Das UG 2002 und dessen Novellierung brachten nicht mehr Autonomie im Sinne von mehr Selbstbestimmung, sondern hierarchisierte die Entscheidungsfindung und Machtverteilung noch stärker. Dabei muss die Uni eigentlich von den Betroffenen selbst mitgestaltet sein. Dies wäre durch den Senat möglich, der demokratisch am besten legitimierte ist. Auch wenn der Senat über viele, durchaus wichtige Kompetenzen verfügen, so fehlt es dem Gremium doch an einer fehlenden rechtlichen Durchsetzungskraft.

Der Uni–Rat steht seit seiner Einsetzung ebenfalls immer wieder schwer in der Kritik, denn angesichts seiner weitreichenden Befugnisse stellt sich die Frage seiner Legitimation. Heftige Kritikpunkte sind einerseits seine teils externe Besetzung und die teilweise Wahl durch das Bundesministerium und somit die Frage seiner Unabhängigkeit sowie Intervention durch VertreterInnen der Wirtschaft. Rektor Karlheinz Töchterle (Uni Innsbruck) tritt für eine Ausweitung der Kompetenzen des Senats ein, denn „sonst könnte es passieren, dass die Uni nur von Leuten gelenkt werden, die nicht von der Uni sind”. Die Scheinautonomie realisiert sich durch den Zugriff des Ministeriums auf die Universitäten durch Budget und Leistungsvereinbarungen, die ein Instrumentarium für den ökonomisierenden Umbau der Universitätslandschaft darstellen.

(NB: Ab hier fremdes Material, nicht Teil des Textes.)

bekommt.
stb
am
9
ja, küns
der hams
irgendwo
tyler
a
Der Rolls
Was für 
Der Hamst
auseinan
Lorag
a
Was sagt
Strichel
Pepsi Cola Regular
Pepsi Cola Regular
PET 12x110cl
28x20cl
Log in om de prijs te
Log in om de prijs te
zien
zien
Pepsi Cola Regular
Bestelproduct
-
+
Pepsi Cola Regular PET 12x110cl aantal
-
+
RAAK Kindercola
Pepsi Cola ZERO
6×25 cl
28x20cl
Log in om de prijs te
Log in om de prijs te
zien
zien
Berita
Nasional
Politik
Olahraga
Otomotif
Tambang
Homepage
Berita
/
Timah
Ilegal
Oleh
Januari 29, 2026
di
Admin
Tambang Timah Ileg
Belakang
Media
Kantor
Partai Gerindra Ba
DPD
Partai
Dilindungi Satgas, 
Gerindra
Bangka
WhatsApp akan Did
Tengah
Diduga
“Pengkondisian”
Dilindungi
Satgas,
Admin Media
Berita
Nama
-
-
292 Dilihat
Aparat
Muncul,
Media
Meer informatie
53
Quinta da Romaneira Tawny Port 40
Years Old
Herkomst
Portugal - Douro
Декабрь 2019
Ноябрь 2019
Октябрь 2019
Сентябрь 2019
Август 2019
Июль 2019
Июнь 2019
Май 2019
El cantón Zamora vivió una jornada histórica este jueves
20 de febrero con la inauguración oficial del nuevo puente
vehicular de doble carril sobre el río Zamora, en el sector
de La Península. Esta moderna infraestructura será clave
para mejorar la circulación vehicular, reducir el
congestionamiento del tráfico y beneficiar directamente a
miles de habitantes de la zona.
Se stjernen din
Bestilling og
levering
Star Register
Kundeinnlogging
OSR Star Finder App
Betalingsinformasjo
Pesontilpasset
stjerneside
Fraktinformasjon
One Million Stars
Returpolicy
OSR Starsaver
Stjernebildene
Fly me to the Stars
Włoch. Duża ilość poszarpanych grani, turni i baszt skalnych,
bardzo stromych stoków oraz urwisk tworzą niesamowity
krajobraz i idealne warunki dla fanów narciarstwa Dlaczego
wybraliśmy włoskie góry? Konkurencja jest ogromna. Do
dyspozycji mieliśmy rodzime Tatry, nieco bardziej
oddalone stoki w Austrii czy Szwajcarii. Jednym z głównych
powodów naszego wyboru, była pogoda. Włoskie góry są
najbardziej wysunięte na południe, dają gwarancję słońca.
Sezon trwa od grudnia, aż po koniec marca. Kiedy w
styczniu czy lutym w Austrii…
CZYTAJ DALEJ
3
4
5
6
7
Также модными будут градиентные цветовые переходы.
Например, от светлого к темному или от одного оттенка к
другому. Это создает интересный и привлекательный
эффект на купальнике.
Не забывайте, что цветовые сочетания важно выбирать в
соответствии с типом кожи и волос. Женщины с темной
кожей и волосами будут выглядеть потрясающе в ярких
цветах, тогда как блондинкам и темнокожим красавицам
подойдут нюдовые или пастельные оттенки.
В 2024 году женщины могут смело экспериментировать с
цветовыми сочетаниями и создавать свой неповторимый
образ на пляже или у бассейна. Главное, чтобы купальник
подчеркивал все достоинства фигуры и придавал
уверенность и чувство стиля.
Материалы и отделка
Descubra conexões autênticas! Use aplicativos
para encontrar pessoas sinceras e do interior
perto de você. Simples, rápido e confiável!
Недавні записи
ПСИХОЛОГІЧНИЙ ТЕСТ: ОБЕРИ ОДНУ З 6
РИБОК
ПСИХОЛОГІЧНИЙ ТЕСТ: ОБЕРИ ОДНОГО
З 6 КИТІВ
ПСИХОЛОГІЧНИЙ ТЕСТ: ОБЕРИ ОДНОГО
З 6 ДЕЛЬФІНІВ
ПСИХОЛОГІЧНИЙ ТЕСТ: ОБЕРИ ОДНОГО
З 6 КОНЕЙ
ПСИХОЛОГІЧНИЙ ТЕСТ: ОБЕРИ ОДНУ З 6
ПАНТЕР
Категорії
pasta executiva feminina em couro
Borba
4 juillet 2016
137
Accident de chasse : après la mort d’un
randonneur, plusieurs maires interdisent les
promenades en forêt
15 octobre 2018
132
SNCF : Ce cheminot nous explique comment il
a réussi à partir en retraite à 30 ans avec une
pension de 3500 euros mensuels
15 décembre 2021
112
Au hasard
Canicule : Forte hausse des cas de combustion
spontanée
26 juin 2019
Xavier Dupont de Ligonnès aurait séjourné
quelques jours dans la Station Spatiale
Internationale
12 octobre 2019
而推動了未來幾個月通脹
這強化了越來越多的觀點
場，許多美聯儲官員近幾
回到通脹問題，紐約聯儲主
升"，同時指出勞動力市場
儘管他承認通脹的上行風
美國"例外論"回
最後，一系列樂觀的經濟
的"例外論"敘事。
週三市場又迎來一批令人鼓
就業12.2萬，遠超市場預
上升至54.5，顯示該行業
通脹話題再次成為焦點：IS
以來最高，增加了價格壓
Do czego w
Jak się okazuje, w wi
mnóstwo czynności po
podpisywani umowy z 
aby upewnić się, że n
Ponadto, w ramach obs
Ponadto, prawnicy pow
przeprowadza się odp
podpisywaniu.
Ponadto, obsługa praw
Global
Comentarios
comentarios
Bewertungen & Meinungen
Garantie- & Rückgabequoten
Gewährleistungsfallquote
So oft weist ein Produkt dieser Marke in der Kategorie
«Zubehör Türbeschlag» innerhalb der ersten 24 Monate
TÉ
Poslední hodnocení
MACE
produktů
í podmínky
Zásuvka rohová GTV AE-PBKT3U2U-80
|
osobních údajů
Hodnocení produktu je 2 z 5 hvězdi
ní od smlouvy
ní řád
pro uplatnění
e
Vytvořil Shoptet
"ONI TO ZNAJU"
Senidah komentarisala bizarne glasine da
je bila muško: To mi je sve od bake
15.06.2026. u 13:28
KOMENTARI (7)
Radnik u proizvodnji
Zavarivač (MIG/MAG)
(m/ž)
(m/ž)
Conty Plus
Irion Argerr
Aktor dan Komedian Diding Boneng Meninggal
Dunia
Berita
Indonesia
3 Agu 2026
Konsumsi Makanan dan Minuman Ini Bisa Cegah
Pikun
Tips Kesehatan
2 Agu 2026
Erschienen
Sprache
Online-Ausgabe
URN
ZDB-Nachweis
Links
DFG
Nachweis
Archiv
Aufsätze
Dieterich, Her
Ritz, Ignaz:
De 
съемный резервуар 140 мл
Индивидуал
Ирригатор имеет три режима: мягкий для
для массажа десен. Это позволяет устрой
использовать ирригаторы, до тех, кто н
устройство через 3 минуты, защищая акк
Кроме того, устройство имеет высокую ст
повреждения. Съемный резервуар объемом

Die kürzlich zugestandenen 34 Mio. Euro sind außerdem Mittel, die das Wissenschaftsministerium einbehalten hat und die den Universitäten ohnehin zustehen würden. Andererseits tut sich das Ministerium nun leicht, Forderungen der Universitäten mit dem Hinweis auf ihre “Autonomie” abblitzen zu lassen.